■ Problem details
Write out everything in the material from the line containing "entry value=2000 unit=rpm." down to the line containing "Taken as: value=0.75", with both of those lines included. Leave the pictures out of your answer.

** Data for this exercise follows **

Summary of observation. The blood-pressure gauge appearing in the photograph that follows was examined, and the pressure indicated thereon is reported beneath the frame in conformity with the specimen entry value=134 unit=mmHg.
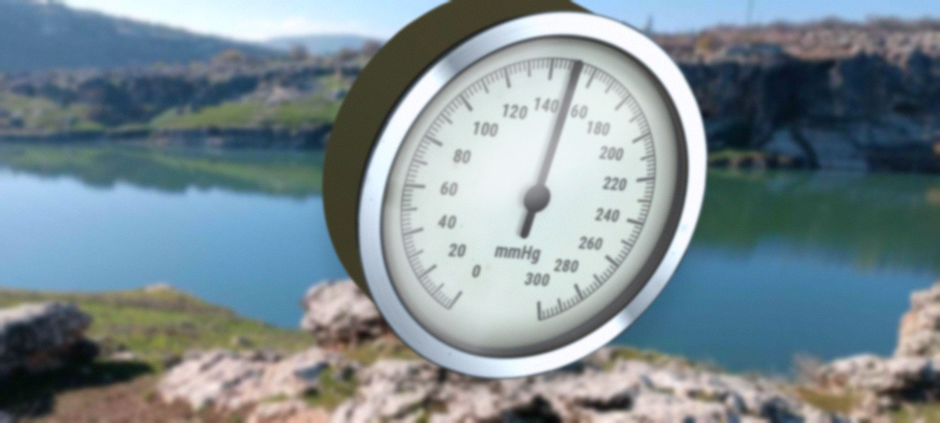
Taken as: value=150 unit=mmHg
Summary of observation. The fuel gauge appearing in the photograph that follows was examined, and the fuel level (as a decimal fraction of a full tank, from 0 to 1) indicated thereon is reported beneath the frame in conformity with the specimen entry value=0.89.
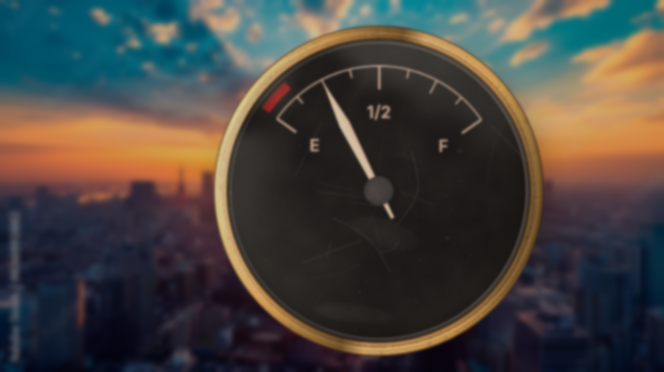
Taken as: value=0.25
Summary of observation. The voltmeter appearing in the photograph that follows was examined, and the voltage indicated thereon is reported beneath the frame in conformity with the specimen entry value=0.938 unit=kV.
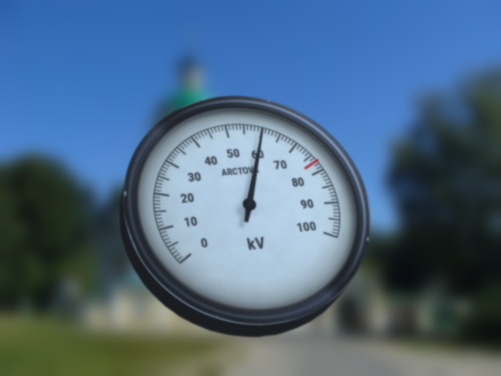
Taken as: value=60 unit=kV
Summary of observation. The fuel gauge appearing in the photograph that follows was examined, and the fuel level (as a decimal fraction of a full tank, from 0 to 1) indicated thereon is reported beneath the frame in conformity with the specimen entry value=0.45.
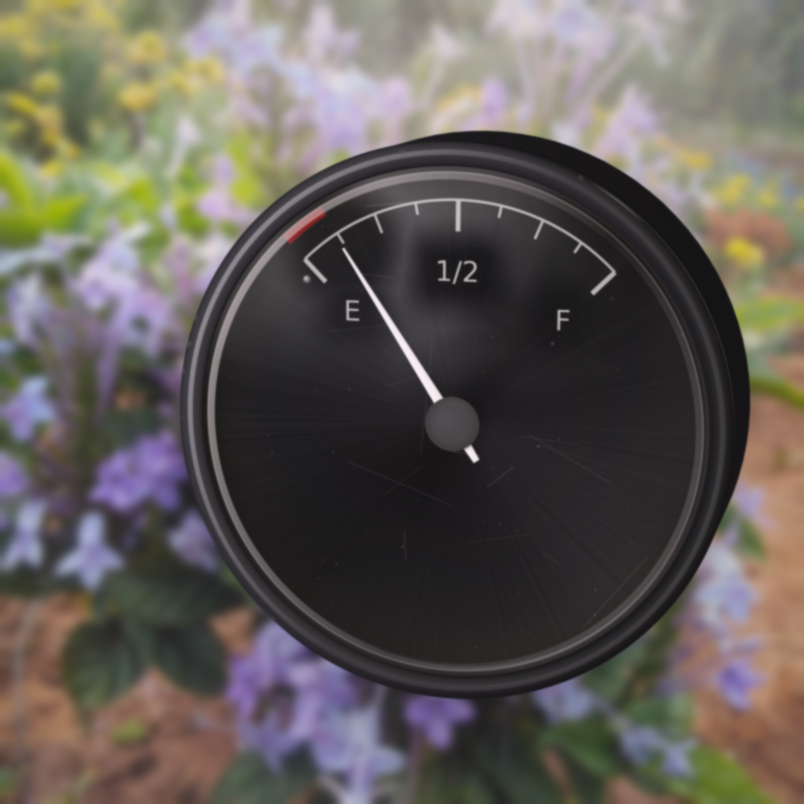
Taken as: value=0.125
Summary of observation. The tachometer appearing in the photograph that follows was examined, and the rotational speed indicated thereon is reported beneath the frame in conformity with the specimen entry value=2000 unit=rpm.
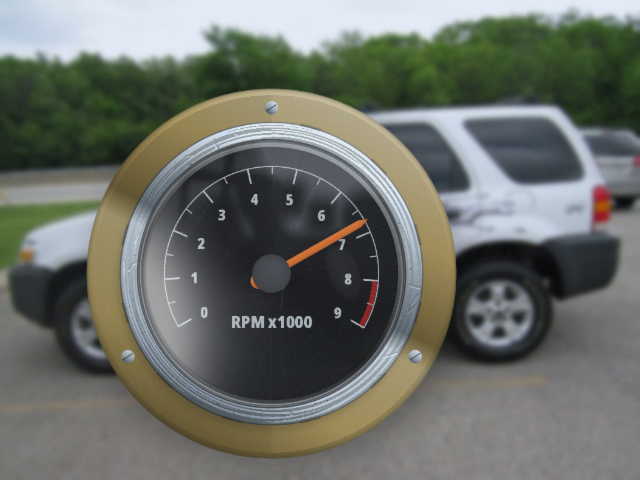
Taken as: value=6750 unit=rpm
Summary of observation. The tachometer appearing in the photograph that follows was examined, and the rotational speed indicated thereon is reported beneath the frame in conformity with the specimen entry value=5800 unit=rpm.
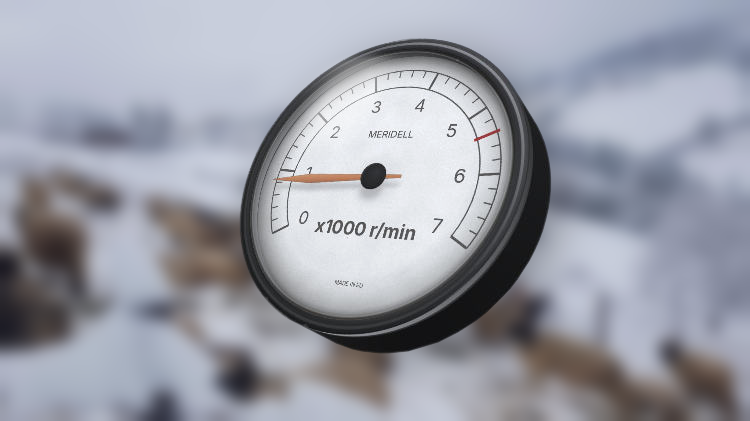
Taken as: value=800 unit=rpm
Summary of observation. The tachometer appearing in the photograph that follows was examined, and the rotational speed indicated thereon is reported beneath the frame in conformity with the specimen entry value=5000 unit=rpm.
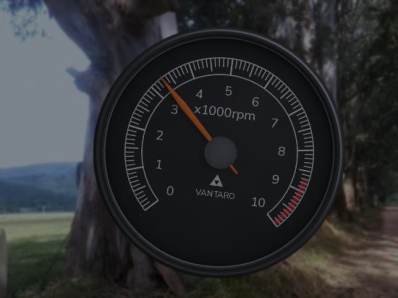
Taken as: value=3300 unit=rpm
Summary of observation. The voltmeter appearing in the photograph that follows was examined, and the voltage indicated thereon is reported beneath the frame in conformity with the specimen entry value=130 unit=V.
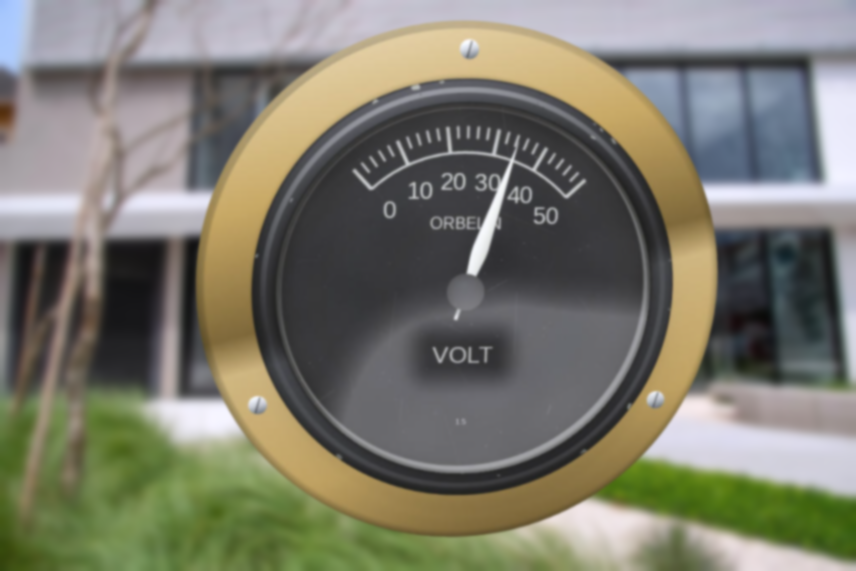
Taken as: value=34 unit=V
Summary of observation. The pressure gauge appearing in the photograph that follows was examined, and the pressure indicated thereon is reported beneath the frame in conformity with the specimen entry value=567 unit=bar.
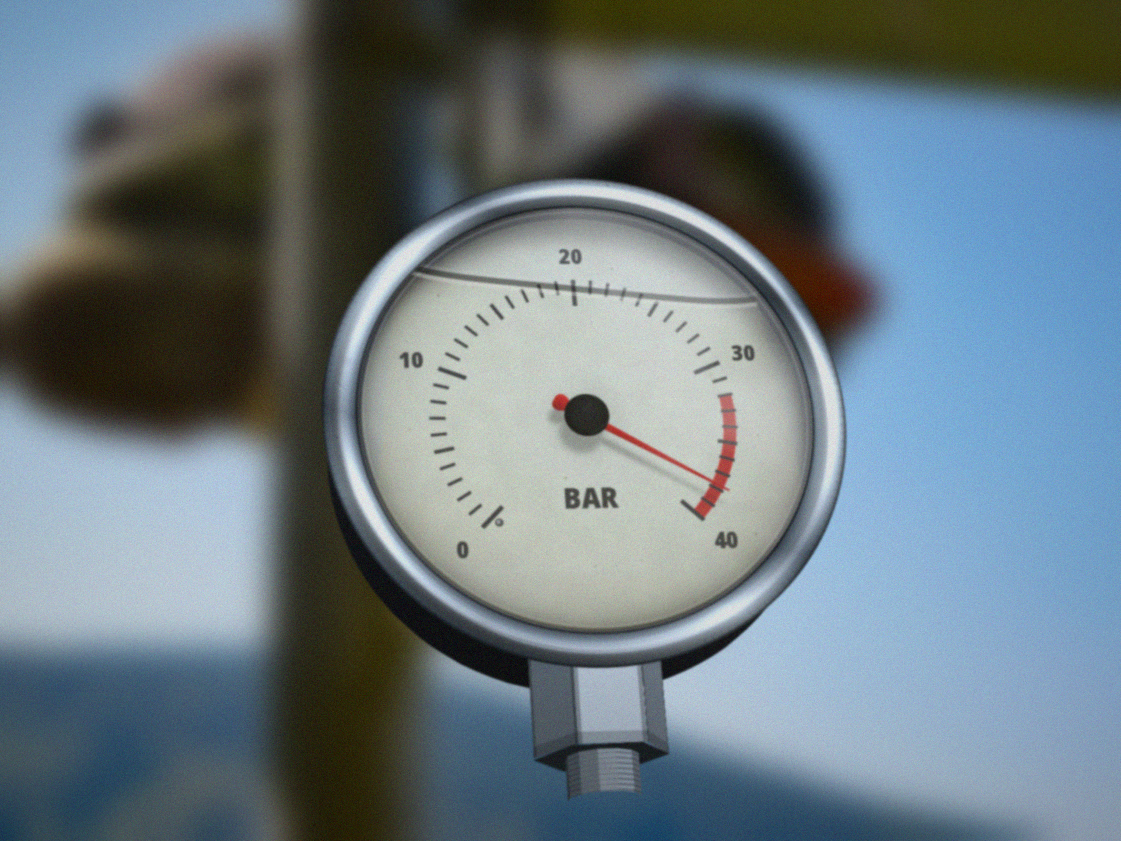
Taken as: value=38 unit=bar
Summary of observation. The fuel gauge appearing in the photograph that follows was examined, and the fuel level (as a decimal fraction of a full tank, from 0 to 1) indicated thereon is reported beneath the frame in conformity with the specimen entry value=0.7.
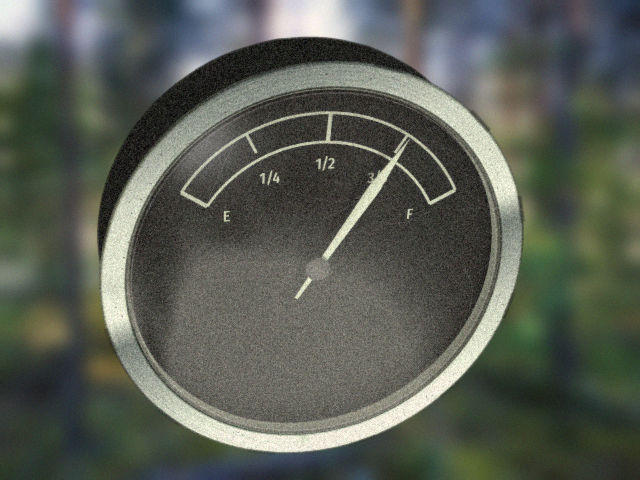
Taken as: value=0.75
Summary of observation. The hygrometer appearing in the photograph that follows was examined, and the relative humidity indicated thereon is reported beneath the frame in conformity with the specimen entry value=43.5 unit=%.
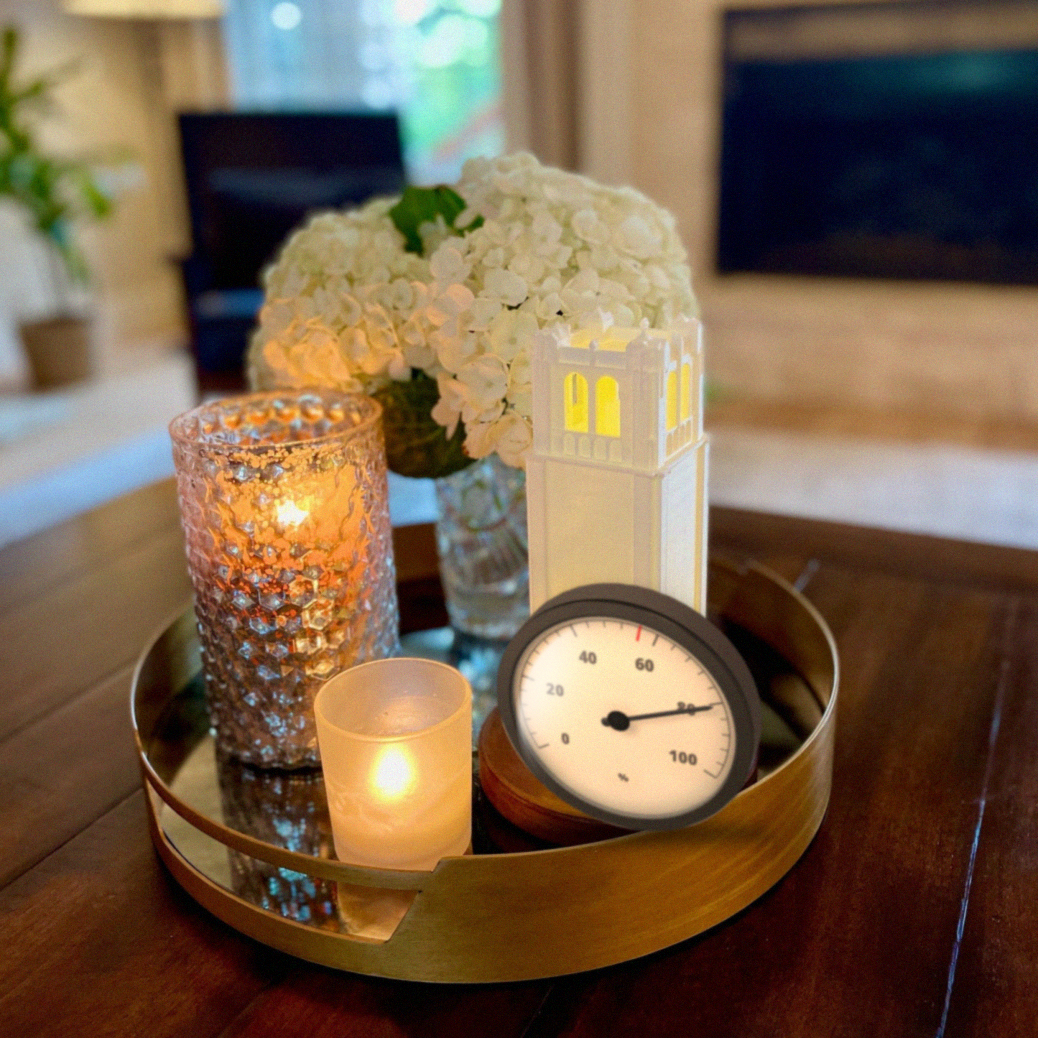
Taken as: value=80 unit=%
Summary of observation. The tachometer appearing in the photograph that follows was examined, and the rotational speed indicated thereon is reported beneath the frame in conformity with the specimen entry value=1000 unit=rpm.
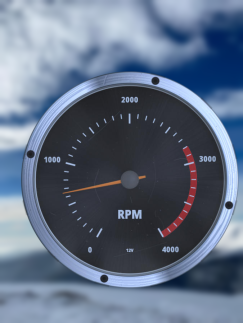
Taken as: value=650 unit=rpm
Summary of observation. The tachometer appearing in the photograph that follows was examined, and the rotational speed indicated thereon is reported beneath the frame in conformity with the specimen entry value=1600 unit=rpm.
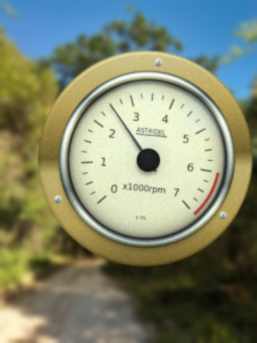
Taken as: value=2500 unit=rpm
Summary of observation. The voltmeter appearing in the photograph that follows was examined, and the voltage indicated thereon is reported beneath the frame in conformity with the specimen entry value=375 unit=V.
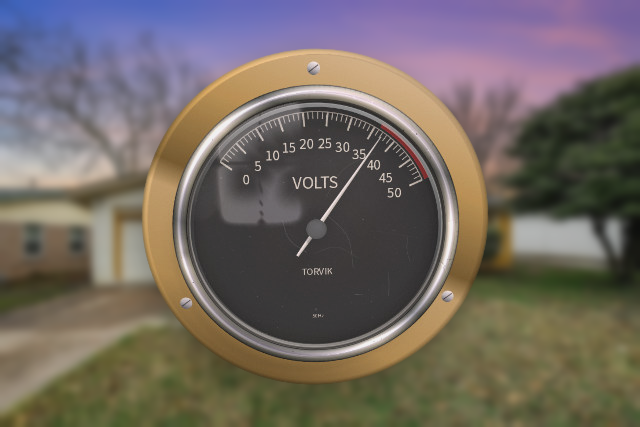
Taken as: value=37 unit=V
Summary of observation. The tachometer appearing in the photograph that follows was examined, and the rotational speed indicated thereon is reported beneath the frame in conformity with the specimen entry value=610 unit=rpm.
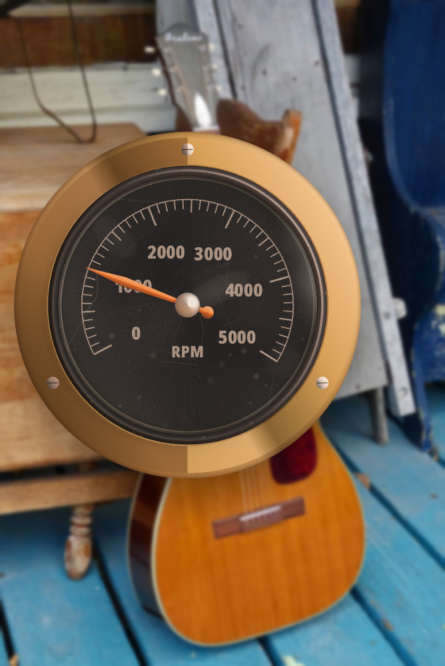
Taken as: value=1000 unit=rpm
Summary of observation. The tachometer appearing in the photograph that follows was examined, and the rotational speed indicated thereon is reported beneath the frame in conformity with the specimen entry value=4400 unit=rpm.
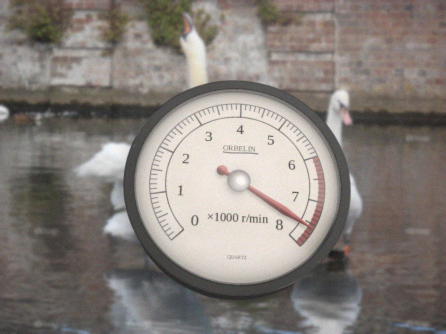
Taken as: value=7600 unit=rpm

** End of Data for this exercise **

■ Expected answer
Summary of observation. The tachometer appearing in the photograph that follows was examined, and the rotational speed indicated thereon is reported beneath the frame in conformity with the specimen entry value=2000 unit=rpm.
Taken as: value=6750 unit=rpm
Summary of observation. The tachometer appearing in the photograph that follows was examined, and the rotational speed indicated thereon is reported beneath the frame in conformity with the specimen entry value=5800 unit=rpm.
Taken as: value=800 unit=rpm
Summary of observation. The tachometer appearing in the photograph that follows was examined, and the rotational speed indicated thereon is reported beneath the frame in conformity with the specimen entry value=5000 unit=rpm.
Taken as: value=3300 unit=rpm
Summary of observation. The voltmeter appearing in the photograph that follows was examined, and the voltage indicated thereon is reported beneath the frame in conformity with the specimen entry value=130 unit=V.
Taken as: value=34 unit=V
Summary of observation. The pressure gauge appearing in the photograph that follows was examined, and the pressure indicated thereon is reported beneath the frame in conformity with the specimen entry value=567 unit=bar.
Taken as: value=38 unit=bar
Summary of observation. The fuel gauge appearing in the photograph that follows was examined, and the fuel level (as a decimal fraction of a full tank, from 0 to 1) indicated thereon is reported beneath the frame in conformity with the specimen entry value=0.7.
Taken as: value=0.75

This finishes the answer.